Permítanme, oh grandes cinéfilos del pulp choricero y cañí, una ligerita digresión para gafaspastas del horror. Hoy, en una regresión mnemotécnica debida, sin duda, por una diarrea galopante y el visionado de cierto cutrefilme ambientado en el procaz mundo de los hoteles; donde curiosamente nadie pernocta pero se perforan incansablemente en un frenesí de masajistas oleosos, recepcionistas políglotas, botones con propinas en especia, y un servicio de habitaciones tan espléndido que dejan al cliente trincharse la cena sobre el carrito y le pelan la fruta con el postre.
Obviamente, también había jacuzzi y baños de lodo. ¡Arghhh! sí, baños de lodo, ese mejunje chocolateado que hace parecer a sus ricachones usuarios a empleados extraviados en la limpieza de una fosa séptica muy grande y particularmente infecta.
El caso, es que tras ver unos fotogramas visiblemente salaces y freudianamente coprófagos, recordé, de súbito, una película de terror cuyo principal leit motiv también eran los baños de barro.

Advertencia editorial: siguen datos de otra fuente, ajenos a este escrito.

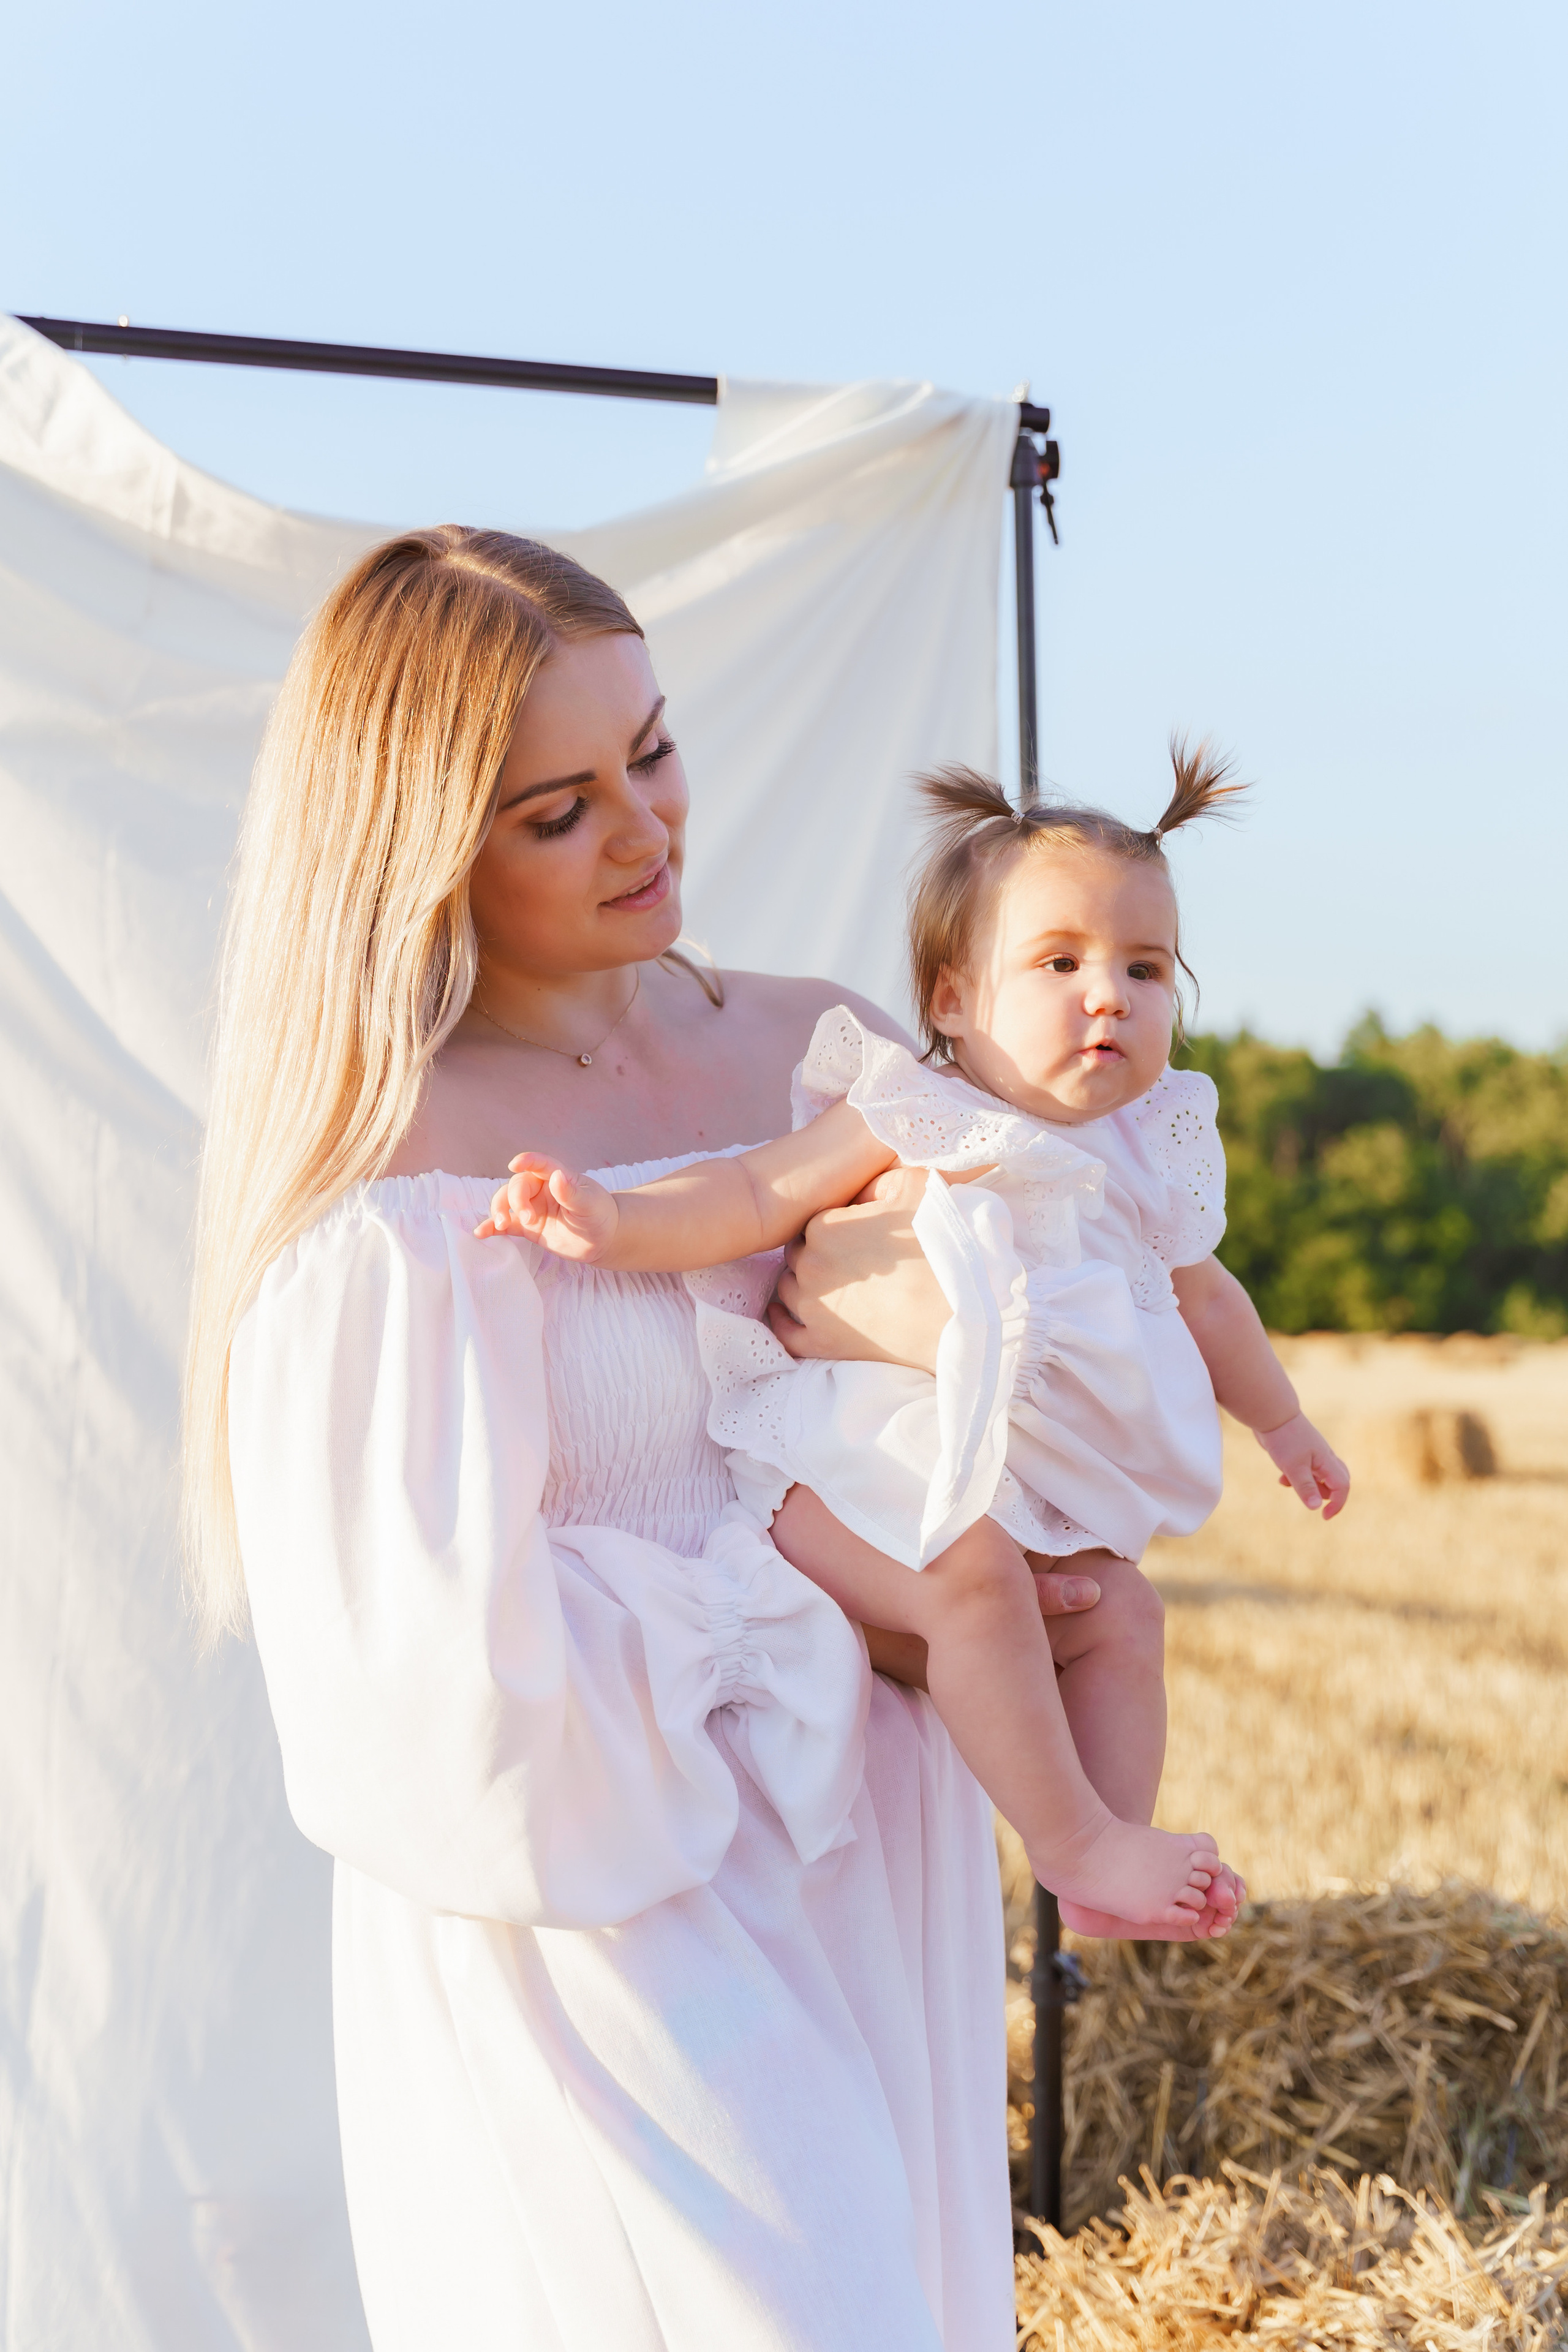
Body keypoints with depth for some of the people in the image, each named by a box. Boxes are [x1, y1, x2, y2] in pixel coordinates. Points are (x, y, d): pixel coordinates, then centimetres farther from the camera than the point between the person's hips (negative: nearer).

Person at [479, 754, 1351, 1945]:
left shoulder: (1151, 1156, 15)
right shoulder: (908, 1118, -5)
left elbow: (1204, 1298, 32)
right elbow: (756, 1196, -12)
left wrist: (1284, 1422, 43)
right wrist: (616, 1221, -30)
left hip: (1024, 1485, 8)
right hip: (855, 1456, -8)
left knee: (1121, 1615, 1)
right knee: (973, 1574, -29)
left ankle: (1113, 1857, 6)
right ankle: (1073, 1839, -20)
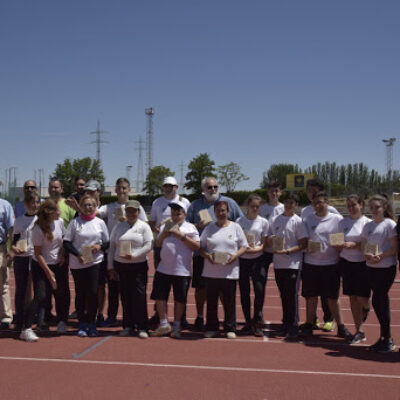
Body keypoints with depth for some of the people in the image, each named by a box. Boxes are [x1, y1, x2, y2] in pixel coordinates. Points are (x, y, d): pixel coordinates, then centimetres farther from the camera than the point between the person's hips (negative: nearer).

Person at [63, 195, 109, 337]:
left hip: (95, 262, 0)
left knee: (93, 292, -4)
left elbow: (107, 242, 11)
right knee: (80, 293, 5)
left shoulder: (100, 223, 6)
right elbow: (66, 243, 0)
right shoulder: (74, 222, 2)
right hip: (77, 263, 0)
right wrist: (77, 255, -12)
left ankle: (91, 323, 10)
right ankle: (82, 324, 16)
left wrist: (100, 246, -11)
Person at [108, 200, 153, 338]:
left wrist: (133, 255, -17)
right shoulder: (119, 226, 12)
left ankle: (142, 327, 0)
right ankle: (128, 325, 16)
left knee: (139, 295, -7)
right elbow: (112, 247, 13)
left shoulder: (144, 226, 3)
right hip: (121, 265, 3)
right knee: (125, 296, 6)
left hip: (139, 265, -3)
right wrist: (110, 266, 8)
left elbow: (148, 246, -6)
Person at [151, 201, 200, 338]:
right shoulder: (165, 226, 15)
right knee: (159, 296, 3)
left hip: (182, 270, -4)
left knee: (180, 299, 5)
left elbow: (197, 246, -7)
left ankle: (176, 327, 19)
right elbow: (158, 244, 16)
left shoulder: (190, 228, 1)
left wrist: (182, 236, -15)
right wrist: (163, 235, -3)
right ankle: (164, 325, 16)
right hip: (163, 269, 4)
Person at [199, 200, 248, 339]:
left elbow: (244, 246, 6)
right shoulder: (209, 228, 9)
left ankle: (230, 329, 17)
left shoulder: (236, 227, 5)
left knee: (229, 301, 5)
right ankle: (211, 328, 20)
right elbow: (201, 247, 9)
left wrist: (235, 256, -13)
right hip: (211, 271, 2)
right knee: (211, 300, 8)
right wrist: (207, 256, -11)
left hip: (230, 272, -1)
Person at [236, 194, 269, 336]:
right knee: (244, 292, 5)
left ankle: (257, 323, 2)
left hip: (258, 259, -1)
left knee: (260, 290, -12)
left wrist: (254, 249, -17)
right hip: (242, 260, 1)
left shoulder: (264, 222, 2)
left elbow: (263, 244, 2)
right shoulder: (239, 221, 3)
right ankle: (248, 322, 19)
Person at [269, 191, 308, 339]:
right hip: (278, 263, 5)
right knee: (283, 295, 12)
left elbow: (303, 244, -7)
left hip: (293, 264, -4)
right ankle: (285, 323, 22)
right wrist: (270, 240, -7)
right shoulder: (275, 220, 10)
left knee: (292, 295, -3)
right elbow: (270, 238, 16)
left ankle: (293, 325, 6)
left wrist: (286, 251, -17)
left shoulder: (298, 221, -4)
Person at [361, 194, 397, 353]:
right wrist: (367, 255, -10)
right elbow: (363, 246, 12)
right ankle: (386, 338, 20)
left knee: (378, 301, -9)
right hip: (371, 268, 6)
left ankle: (385, 338, 5)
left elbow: (394, 248, -9)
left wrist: (380, 255, -24)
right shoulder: (368, 226, 13)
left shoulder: (389, 224, -5)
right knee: (379, 302, 9)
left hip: (386, 268, -5)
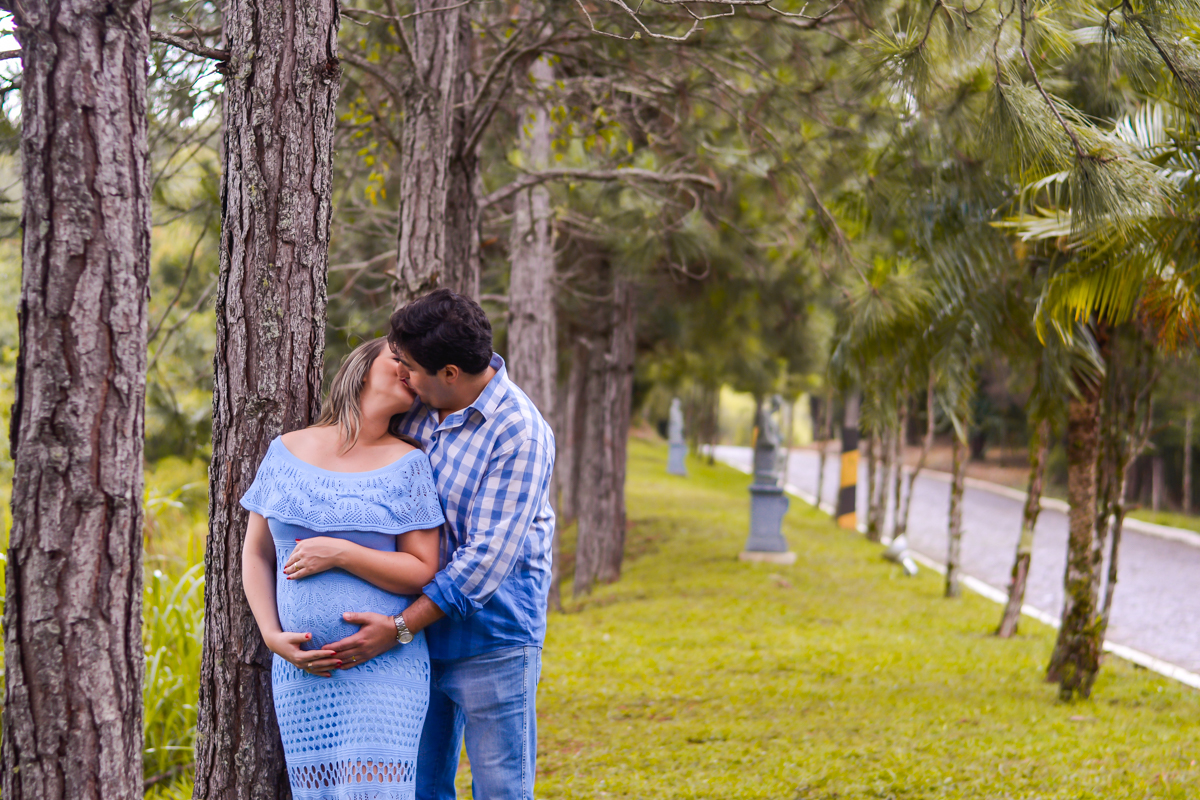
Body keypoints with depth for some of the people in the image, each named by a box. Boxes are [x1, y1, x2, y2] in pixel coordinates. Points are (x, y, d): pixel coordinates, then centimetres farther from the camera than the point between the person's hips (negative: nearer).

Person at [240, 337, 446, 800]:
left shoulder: (407, 464, 1)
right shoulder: (288, 451, 8)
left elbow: (422, 571, -4)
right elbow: (256, 554, 12)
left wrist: (339, 554, -14)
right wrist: (273, 636, 0)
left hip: (383, 670, -2)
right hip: (301, 670, 2)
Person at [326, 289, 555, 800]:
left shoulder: (519, 434, -19)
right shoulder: (419, 408, 3)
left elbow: (489, 556, -22)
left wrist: (399, 628, -23)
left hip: (491, 643, -7)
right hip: (422, 641, 7)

Era algo olvidado, como una peadilla de la que no aseguras haberla soñado estando dormido, un miedo cerval. La sensación bien pudiera resumirse en que un tipejo de bata blanca y fétido aliento estaba inoculándome ingentes dosis de cobardía y chorros de pez hirviente por la médula espinal.
Uno de esos sueños terroríficos en los que las cuerdas bucales se petrifican y el sudor frío hace presa en el ombligo.
¡Tengo que ver de nuevo esa puta película! Y me reiré, diantres, juro que me reiré del bombón homicida del terso y delicadísimo cutis.